His medical discovery was pilloried rather than celebrated as an important breakthrough.
“I was ostracized and treated like a quack,’’ said Omalu, who is in Rochester this week to participate in the Catholic Charities fundraiser and a symposium on concussions. “I was portrayed as this Dr. Nobody from Africa who was trying to kill the beloved American game of football.
“The toughest part wasn’t the criticism from the National Football League; I expected that. The toughest part was the reaction of some of the people in my profession. My Roman Catholic faith helped me through those difficult times—that, and the belief that the truth of my findings would prevail.’’
It did, resulting in the realization and acknowledgment that there is a significant concussion problem in sports, particularly contact sports such as football, boxing and hockey. Bolstered by Omalu’s discovery, former NFL players brought and won a billion-dollar class-action suit against the league after a protracted legal battle.
“The truth isn’t always convenient,’’ Omalu said. “In fact, it can be quite inconvenient. And we may want to deny it. We may want to fight it because it goes against what society wants us to believe. But truth ultimately will win. It always has and it always will.”
Omalu said he is not out to slay the goliath known as football, but understands why that is the perception.
“What we are up against in our society is what I call ‘conformational intelligence,’ ’’ he said. “That is the phenomenon whereby intelligence is controlled by expectations of society without you even being aware of it. So when you are presented information counter to your beliefs, you reject it. The NFL has done a brilliant job of making football not only the sport of America, but the identity of America. So, when you have this outsider from Nigeria present evidence that football is damaging the brains of the youth of America, what do you do? You attack that person and discount the science.’’
Omalu’s latest crusade—to prevent children from playing contact sports like football until age 18—has been roundly criticized, even by doctors and scientists who acknowledge the potential dangers, especially among young people. They believe Omalu is being an extremist. They argue that improved concussion protocols and equipment have made these sports significantly safer and have reduced the risk of brain injuries. His harshest critics see this as nothing more than a publicity grab by a controversial doctor who enjoys being a celebrity.
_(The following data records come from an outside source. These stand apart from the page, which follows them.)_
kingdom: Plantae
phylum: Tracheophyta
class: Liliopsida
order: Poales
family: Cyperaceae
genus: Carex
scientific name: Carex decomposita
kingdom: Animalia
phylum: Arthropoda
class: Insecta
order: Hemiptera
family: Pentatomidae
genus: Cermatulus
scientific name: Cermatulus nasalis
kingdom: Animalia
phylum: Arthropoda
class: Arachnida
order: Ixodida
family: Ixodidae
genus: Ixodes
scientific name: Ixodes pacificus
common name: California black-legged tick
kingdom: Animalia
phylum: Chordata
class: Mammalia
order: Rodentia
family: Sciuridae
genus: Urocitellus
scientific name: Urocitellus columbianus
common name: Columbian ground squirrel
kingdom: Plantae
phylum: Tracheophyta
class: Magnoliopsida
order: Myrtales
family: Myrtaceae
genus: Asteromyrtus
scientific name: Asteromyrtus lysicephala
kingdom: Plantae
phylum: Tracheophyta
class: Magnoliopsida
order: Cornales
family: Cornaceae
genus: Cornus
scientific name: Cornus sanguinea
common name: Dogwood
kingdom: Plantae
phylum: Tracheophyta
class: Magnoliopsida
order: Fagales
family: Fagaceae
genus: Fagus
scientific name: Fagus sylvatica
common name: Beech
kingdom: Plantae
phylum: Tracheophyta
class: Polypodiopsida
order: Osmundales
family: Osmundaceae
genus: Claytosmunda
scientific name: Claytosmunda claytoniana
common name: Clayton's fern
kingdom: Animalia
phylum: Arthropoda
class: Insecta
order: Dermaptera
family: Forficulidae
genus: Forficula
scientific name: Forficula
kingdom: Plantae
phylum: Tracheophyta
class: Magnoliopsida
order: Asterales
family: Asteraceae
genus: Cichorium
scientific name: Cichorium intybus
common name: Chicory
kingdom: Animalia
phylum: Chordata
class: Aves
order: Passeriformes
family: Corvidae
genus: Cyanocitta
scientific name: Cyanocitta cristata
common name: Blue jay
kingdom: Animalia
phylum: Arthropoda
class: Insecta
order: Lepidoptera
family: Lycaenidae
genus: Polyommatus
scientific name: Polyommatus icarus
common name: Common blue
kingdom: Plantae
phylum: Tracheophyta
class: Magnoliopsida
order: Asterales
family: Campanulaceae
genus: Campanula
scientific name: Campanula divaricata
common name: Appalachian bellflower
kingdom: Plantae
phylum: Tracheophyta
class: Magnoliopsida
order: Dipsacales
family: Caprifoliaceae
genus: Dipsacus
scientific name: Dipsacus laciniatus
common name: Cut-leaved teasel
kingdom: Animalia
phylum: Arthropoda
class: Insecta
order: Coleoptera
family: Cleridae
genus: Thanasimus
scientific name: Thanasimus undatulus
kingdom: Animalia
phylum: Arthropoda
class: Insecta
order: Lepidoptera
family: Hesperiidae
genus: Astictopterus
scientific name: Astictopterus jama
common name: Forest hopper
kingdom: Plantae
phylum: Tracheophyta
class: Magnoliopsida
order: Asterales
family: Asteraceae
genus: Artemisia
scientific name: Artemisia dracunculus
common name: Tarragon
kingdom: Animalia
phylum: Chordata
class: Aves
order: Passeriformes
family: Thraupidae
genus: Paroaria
But the 58-year-old Omalu refuses to back down. He equates the participation of children in these games to child abuse.
“Nobody would wake up in the morning, place a helmet on their child and ask him to slam his head against the wall,’’ he said. “Nobody would do that, just like no caring adult would give a child a cigarette or alcohol. Yet, we’ll put a helmet on a child’s head and let him go out there and slam their heads and bodies against the heads and bodies of other children. Makes no sense to me.’’
The issue of concussions and how to prevent them remains a hot topic, particularly in youth football, which has seen declining enrollment as parents decide tackle football is not a safe activity. Despite better medical protocols, equipment and coaching, the risks remain high.
“Better helmets aren’t going to stop concussions and better tackling techniques aren’t going to stop them either,’’ Omalu said. “The reality is that you can’t take the head out of the game. It is a collision sport and you won’t stop concussions unless you change the very nature of the game.’’
Omalu dismisses charges that he hates sports.
“I am not anti-sports,’’ he said. “But I am anti-high-impact-sports for young people. I believe there are many alternative sports that can teach the same values of teamwork and provide recreation and encourage physical fitness without endangering their brains.’’
He fully understands how popular football is in our society, how ingrained it is in our culture. But he says just because it is highly popular doesn’t mean it will always be that way.
“In the old Roman empire, the gladiators would fight and kill each other as thousands of spectators cheered and hailed them,’’ Omalu said. “It was very popular. But, at some point, the emperor stopped it and banned it because he could not see the goodness in it any more. We should not carry on the mistakes of the past because it is a tradition. We live in the most advanced society in the history of the world. There are 21st century questions that we need to ask ourselves. And we need to listen and respond, based on objective facts and truth, not emotions.”
Best-selling author and nationally honored journalist Scott Pitoniak is the Rochester Business Journal sports columnist.